This Disease Can Lead to Loss of Hearing
How frequently do you contemplate your nervous system? Most likely not all that frequently. As long as your body is performing as it is supposed to, you have no reason to consider how your neurons are firing or whether nerves are sending correct messages through the electrical pathways in your body. But you tend to take a closer look when something isn’t working right and the nerves start to misfire.
There’s one specific condition, known as Charcot-Marie-Tooth (CMT) disease, which can impact the nervous system on a fairly large scale, though the symptoms usually manifest mainly in the extremities. high-frequency hearing loss can also be triggered by CMT according to some research.
What Is Charcot-Marie-Tooth Disease?
Charcot-Marie-Tooth disease is a set of inherited disorders. In essence, these genetic disorders cause something to go wrong with your nerves or with the protective sheathing surrounding your nerves.
There is an issue with how signals travel between your brain and your nerves. Functionally, this can cause both a loss in motor function and a loss of sensation.
A combination of genetic factors usually results in the manifestation of symptoms, so CMT can be present in several variations. Symptoms of CMT commonly start in the feet and work their way up to the arms. And, high-frequency hearing loss, oddly, has a high rate of occurrence among those with CMT.

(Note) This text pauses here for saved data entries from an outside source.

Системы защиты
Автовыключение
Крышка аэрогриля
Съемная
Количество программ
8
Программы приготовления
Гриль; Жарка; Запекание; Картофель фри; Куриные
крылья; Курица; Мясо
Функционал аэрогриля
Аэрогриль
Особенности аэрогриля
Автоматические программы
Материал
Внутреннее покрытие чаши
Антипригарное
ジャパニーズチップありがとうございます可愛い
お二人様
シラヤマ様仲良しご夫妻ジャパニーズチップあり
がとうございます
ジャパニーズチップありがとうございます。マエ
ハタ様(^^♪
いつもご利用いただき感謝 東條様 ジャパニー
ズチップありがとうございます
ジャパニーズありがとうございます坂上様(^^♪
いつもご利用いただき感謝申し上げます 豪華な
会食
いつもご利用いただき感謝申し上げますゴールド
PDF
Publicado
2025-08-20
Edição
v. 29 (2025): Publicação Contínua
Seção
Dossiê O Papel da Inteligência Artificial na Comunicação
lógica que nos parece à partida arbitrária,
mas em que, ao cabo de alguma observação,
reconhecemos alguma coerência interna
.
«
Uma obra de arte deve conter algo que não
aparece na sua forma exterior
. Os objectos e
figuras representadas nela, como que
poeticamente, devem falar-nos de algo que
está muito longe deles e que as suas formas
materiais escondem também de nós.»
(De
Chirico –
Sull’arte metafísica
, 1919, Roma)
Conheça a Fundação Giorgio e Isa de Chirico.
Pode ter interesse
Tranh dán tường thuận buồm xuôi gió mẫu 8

A Link Between Loss of Hearing And CMT: The Cochlear Nerve
There’s always been an anecdotal connection between loss of hearing and CMT (which means that within the CMT community everybody has heard other people talk about it). And it was hard to realize the connection between loss of sensation in the legs and problems with the ears.
A scientific study firmly established the connection just recently when a group of scientists evaluated 79 people with CMT at the University of Iowa Hospitals and Clinics.
The results were rather decisive. Nearly everyone with CMT passed their low and moderate frequency hearing tests with flying colors. But all of the individuals showed loss of hearing when it came to the high-frequency sounds (usually across the moderate levels). high-frequency hearing loss, according to this study, is likely to be linked to CMT.
The Cause of Hearing Loss and How to Treat It
The link between high-frequency loss of hearing and CMT could, at first, seem perplexing. But everything in your body, from your toes to your eyebrows, relies on the proper functioning of nerves. Your ears are exactly the same.
The theory is, CMT affects the cochlear nerve so sounds in the high-frequency range aren’t able to be interpreted. Anyone with this form of hearing loss will have difficulty hearing some sounds, including people’s voices. Trying to hear voices in a crowded noisy room is particularly difficult.
This kind of hearing loss is usually treated with hearing aids. CMT has no renowned cure. Modern hearing aids can select the exact frequencies to amplify which can offer appreciable help in battling high-frequency hearing loss. Most modern hearing aids can also do well in noisy settings.
There Could be Many Causes For Hearing Loss
Further than the unconfirmed hypothesis, it’s still not well understood what the link between high-frequency hearing loss and CMT is. But hearing aid technology offers a clear solution to the symptoms of that loss of hearing. That’s why countless people with CMT will make time to sit down with a hearing care professional and get fitted for a custom hearing aid.
Hearing loss symptoms can occur for a wide variety of reasons. Often, it’s a matter of loud sound causing injury to the ears. Blockages can be another cause. It turns out that CMT can be still another cause of hearing loss.